Required tasks:
**a.** Answer these questions from the notice on book listings:
(i) Which column lists family histories and compiled genealogies?
(ii) Besides the listed information, what must be sent to NEHGS to have a book listed?
(iii) What information should be sent for the "Genealogies in Progress" section?
**b.** In the notice on book listings, retype the part that begins at the words "If you are a" and stops after "histories, guidebooks, etc.).".

Text shown:
If you are a member of NEHGS and have recently published a genealogy — or a book relevant to genealogists — submit it to be listed in New England Ancestors magazine.
Books are listed in two columns – “Genealogies Recently Published” (for family histories and compiled genealogies) and “Other Books Recently Published” (other types of genealogical or historical books, such as source records, town histories, guidebooks, etc.).
To have a book listed in New England Ancestors, you will need to submit a complimentary copy of the book to NEHGS plus the following information: 1) title; 2) author(s)/editor(s)/ compiler(s); 3) place of publication; 4) publisher/self-published; 5) year of publication; 6) hardcover/softcover/other; 7) page count; 8) specify if index, illustrations or appendixes are included; 9) description of book in twenty-five words or less; 10) contact/ordering information.
If you are working on a genealogical book, and would like to solicit information about the families or topics you are researching, you may submit an entry for the “Genealogies in Progress” section of the magazine. Please submit the following information: 1) surname; 2) description of project in twenty-five words or less; 3) contact information.

[Data items]

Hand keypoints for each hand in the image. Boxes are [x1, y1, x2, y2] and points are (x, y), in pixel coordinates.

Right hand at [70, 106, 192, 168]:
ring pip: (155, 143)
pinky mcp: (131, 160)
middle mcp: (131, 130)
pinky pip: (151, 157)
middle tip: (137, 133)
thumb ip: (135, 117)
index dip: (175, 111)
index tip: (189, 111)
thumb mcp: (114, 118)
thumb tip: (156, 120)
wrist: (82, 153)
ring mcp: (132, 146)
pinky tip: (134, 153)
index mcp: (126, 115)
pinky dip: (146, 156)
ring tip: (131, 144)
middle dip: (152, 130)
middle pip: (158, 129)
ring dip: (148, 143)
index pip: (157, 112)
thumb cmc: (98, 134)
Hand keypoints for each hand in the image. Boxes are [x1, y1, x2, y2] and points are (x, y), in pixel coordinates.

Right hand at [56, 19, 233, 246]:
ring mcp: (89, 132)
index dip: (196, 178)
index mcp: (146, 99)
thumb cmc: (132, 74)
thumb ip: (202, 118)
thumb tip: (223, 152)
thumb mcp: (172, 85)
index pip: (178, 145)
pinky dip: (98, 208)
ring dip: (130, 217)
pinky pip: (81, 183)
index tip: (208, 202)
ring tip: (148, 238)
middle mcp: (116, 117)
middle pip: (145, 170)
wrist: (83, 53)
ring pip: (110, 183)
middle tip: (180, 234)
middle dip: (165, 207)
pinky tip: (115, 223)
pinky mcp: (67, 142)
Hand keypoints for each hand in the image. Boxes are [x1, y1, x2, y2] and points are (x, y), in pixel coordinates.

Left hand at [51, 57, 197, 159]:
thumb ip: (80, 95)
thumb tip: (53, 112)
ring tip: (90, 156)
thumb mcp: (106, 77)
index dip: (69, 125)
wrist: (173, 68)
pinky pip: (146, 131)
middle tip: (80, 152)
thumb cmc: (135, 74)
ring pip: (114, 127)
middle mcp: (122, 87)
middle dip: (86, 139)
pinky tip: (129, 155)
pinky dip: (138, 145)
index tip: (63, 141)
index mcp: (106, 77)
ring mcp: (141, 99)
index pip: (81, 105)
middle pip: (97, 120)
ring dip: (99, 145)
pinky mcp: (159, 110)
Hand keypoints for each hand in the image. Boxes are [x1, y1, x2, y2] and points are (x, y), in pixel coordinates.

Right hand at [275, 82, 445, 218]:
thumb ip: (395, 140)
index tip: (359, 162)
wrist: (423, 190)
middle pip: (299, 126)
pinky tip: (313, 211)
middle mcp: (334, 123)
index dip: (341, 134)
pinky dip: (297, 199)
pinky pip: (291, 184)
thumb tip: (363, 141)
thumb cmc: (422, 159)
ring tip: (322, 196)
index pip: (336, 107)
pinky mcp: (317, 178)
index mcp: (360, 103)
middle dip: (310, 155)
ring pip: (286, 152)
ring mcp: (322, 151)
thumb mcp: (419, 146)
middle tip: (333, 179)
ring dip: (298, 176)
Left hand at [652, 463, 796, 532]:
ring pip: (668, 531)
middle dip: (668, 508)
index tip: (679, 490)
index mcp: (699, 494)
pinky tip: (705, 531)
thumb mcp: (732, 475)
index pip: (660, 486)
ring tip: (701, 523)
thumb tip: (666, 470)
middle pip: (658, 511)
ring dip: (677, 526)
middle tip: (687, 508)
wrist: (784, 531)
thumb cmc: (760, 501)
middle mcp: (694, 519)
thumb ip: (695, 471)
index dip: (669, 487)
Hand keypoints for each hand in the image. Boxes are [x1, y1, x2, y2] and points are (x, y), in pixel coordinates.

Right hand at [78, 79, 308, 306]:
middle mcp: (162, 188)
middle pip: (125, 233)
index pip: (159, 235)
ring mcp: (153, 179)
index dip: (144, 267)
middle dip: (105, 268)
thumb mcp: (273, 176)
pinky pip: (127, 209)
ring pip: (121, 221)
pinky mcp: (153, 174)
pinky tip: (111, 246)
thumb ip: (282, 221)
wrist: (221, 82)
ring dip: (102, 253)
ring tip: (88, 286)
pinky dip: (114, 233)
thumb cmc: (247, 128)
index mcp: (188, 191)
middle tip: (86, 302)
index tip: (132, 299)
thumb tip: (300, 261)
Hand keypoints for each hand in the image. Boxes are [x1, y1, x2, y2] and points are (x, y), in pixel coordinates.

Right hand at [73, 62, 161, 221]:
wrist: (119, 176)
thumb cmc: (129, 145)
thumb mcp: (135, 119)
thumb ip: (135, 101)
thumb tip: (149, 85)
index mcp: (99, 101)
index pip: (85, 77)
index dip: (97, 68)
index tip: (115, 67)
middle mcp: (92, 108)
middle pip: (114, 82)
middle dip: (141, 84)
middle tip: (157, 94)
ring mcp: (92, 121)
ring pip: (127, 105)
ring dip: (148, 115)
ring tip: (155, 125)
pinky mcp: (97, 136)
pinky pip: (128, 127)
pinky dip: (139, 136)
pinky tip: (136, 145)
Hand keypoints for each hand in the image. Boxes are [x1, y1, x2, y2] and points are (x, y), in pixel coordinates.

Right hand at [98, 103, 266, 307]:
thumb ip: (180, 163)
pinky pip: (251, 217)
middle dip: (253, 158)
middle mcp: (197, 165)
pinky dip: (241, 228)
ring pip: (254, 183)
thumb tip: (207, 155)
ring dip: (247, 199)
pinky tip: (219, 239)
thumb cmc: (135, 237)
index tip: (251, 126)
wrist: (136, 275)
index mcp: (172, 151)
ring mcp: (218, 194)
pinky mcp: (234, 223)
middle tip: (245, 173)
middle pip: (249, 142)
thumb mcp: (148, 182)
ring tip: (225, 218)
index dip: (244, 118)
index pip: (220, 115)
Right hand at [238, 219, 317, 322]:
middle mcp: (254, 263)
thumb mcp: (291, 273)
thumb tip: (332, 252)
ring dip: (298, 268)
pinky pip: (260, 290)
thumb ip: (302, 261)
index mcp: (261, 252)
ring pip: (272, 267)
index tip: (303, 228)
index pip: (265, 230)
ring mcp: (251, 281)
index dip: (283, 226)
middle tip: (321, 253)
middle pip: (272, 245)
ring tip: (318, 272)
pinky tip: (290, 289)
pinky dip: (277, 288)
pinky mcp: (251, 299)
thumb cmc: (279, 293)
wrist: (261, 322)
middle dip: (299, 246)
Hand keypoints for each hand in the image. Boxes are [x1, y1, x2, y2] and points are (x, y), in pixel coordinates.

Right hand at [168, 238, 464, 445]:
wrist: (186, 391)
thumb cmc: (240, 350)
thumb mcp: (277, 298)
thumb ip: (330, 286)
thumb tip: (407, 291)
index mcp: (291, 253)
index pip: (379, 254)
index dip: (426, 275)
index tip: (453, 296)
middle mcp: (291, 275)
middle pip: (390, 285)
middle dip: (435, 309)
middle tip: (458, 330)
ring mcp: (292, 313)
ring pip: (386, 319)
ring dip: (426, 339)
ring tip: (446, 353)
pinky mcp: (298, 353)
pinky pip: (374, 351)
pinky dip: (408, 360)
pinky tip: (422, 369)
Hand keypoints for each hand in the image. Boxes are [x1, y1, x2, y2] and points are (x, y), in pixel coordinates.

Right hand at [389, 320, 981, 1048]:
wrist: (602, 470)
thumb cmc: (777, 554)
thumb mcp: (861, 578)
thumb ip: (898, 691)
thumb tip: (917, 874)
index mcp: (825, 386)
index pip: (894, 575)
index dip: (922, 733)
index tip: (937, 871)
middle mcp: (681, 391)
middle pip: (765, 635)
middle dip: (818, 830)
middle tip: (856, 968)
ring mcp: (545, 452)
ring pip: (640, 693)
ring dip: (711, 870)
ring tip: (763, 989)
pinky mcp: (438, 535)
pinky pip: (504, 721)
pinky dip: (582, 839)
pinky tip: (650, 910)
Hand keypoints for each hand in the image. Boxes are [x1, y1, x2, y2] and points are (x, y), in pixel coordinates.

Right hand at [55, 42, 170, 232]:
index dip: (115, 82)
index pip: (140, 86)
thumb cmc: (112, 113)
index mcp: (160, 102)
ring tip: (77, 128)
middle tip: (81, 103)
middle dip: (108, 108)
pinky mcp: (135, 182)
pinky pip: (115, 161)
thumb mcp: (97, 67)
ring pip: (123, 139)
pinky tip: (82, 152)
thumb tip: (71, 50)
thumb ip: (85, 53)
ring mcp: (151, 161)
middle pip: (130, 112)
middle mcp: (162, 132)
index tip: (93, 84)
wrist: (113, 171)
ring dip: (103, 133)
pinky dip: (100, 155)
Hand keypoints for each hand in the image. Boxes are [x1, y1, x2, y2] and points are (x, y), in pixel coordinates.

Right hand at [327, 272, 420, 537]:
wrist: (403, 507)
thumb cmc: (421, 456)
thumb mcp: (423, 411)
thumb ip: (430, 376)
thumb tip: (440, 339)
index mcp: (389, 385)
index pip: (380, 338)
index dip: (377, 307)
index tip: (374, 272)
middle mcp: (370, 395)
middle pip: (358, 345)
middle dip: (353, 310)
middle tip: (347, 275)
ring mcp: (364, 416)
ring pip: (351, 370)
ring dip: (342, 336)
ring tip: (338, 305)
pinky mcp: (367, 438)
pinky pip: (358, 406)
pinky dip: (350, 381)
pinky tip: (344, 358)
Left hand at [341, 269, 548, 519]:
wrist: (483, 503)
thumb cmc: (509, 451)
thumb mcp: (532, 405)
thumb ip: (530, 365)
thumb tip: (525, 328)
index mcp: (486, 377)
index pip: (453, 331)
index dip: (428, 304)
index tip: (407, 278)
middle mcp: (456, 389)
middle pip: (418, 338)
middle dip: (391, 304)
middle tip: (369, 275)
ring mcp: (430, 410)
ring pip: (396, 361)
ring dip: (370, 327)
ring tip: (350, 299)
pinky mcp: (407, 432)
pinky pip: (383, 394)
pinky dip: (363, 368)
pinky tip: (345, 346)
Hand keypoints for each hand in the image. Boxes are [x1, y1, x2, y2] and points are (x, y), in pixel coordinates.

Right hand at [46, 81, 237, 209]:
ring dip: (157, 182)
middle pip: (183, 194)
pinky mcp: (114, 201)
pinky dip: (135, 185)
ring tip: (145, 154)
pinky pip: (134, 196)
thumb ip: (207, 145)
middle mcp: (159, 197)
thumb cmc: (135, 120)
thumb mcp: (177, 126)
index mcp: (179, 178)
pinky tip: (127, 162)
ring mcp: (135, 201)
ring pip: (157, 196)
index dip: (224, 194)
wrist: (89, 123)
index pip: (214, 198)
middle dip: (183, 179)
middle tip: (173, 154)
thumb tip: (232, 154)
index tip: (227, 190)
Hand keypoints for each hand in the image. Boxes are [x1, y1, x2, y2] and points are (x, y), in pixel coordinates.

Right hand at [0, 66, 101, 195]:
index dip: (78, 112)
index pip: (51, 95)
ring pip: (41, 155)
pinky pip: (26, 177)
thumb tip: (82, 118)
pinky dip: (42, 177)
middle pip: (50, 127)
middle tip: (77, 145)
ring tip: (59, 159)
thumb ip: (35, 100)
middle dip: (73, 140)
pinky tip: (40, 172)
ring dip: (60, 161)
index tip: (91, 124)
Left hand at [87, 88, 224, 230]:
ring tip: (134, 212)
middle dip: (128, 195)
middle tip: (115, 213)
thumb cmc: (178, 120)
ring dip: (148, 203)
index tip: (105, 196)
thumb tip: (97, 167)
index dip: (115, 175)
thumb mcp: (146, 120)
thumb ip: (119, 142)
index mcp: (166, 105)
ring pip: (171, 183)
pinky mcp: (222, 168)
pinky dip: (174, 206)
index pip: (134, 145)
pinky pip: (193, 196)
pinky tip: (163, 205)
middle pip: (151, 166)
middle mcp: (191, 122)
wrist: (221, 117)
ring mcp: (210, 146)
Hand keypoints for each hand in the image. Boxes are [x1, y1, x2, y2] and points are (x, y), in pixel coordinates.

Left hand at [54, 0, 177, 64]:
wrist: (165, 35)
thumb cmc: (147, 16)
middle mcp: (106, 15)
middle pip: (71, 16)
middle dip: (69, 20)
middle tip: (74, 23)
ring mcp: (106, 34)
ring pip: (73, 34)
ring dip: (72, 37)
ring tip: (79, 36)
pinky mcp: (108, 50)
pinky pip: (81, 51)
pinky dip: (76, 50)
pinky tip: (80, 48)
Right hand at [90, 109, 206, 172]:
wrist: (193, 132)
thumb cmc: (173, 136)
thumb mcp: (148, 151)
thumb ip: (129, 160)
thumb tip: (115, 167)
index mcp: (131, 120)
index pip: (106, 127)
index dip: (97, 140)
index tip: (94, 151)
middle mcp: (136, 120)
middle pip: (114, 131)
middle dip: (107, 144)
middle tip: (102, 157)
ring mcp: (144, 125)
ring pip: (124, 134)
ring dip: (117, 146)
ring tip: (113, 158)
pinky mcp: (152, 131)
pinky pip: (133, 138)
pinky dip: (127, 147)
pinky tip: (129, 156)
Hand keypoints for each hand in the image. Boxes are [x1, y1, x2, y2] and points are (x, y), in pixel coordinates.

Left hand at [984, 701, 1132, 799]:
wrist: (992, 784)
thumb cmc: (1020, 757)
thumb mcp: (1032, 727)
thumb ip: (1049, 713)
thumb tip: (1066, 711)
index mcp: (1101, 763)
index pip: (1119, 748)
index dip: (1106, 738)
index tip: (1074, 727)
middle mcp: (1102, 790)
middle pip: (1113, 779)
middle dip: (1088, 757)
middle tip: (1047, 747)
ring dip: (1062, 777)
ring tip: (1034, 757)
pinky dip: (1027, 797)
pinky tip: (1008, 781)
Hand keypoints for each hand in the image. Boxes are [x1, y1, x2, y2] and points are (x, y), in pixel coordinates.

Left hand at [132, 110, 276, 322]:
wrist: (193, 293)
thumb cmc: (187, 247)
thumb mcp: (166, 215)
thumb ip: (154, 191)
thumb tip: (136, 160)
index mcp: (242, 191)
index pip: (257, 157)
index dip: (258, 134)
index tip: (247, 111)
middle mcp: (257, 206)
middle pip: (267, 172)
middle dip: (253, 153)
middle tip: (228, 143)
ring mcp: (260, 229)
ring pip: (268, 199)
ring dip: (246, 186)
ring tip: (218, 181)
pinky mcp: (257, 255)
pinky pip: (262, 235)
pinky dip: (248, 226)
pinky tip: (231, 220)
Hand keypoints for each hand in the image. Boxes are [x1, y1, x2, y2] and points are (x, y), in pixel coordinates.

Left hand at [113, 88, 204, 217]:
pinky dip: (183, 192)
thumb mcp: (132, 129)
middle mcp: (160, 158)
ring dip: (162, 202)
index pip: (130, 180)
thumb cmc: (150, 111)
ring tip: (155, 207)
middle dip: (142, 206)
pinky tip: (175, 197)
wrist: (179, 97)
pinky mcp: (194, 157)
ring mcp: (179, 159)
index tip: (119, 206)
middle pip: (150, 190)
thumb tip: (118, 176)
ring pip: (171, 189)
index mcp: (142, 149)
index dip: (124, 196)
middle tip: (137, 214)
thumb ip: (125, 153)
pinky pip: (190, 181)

Task solutions:
**a.**
(i) "Genealogies Recently Published"
(ii) A complimentary copy of the book
(iii) The surname, a description of the project in twenty-five words or less, and contact information

**b.**
If you are a member of NEHGS and have recently published a genealogy — or a book relevant to genealogists — submit it to be listed in New England Ancestors magazine.
Books are listed in two columns – “Genealogies Recently Published” (for family histories and compiled genealogies) and “Other Books Recently Published” (other types of genealogical or historical books, such as source records, town histories, guidebooks, etc.).